Шадрин нахмурился и обиженно засопел, Федор же нимало не смутился. В наступившую тишину он теперь бросал слова тяжело, веско, и каждое из них казалось мне кирпичом, убедительным и прочным, в стену моей только еще нарождавшейся веры.
— Трагедия «Медузы» стала последним, но не единственным из испытаний, выпавших на долю Алексея Петровича. Время, упомянутое в этом дневнике…
Он кивнул на экран.
— …Это дата взрыва на лунных рудниках горнодобывающего концерна «Гефест». Именно тогда, в ходе пожара спасая почтовую документацию особой важности, фельдъегерь первого ранга Смагин потерял руку. Ему ампутировали левую кисть.

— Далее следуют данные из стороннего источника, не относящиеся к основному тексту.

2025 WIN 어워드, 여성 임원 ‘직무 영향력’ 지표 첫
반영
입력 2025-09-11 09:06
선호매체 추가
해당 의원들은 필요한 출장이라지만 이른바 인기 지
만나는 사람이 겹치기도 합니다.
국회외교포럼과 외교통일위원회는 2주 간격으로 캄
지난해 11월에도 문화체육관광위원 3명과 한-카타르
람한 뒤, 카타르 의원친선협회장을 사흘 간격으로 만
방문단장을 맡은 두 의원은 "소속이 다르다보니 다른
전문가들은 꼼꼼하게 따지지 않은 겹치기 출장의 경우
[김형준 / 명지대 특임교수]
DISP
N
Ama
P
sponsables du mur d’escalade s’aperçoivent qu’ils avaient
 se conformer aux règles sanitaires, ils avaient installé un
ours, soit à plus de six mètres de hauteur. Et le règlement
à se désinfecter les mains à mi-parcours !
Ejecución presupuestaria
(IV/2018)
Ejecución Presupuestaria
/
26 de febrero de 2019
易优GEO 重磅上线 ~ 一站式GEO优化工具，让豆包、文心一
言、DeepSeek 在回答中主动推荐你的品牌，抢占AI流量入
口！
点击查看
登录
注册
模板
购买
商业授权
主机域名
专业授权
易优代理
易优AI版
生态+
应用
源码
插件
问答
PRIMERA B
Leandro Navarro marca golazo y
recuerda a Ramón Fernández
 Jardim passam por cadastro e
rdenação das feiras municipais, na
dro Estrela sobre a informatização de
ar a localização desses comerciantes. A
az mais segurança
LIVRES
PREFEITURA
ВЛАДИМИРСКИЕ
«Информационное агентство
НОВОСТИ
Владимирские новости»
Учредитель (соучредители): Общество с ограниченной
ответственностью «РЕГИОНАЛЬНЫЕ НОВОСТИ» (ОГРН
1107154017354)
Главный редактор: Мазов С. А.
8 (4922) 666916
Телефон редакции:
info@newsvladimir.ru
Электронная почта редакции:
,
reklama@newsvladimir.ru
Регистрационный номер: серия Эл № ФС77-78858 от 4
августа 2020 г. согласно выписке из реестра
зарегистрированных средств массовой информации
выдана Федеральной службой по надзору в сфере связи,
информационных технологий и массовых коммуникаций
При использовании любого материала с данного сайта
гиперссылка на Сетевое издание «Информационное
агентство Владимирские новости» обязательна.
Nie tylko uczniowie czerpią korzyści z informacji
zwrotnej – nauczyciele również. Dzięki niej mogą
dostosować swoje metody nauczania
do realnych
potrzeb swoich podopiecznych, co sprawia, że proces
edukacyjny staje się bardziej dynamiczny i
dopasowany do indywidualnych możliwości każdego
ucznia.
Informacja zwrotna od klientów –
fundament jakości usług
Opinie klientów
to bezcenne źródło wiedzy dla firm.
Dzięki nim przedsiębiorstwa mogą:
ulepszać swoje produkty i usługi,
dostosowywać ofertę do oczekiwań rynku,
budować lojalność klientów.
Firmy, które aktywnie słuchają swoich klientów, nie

Я глядел на Смагина-младшего во все глаза. Этих подробностей жизни прославленного курьера я прежде не знал.
— Любого другого с такой ответственной службы уволили бы в двадцать четыре часа, — вдруг прозвучало за нашими спинами.
Это вернулась Тайна — с мороза, раскрасневшаяся, с блестящими глазами. В ее руках уютно устроился букетик свежих оранжевых тюльпанов. Гм… Что ж, усачу-полковнику во вкусе не откажешь!
— …Но Алексей Петрович был лучшим, и потому остался в штате.
— Последние шесть лет жизни он возил почту в спецконтейнере, прикованном к протезу стальной цепочкой, — сказал Федор. — С ним и погиб.
— Как же уцелела флэшка? — Тихо спросил Шадрин. — Ведь «Медузу» так и не нашли, даже обломков.
— Когда разбирали его личный архив, — пояснил Смагин-младший. — Алексей, разумеется, не возил такое с собой.
— Уже тогда она была анахронизмом, — задумчиво сказала Тайна, осторожно погладив флэшку после того, как Федор перенес все ее содержимое в свой «Олимпик».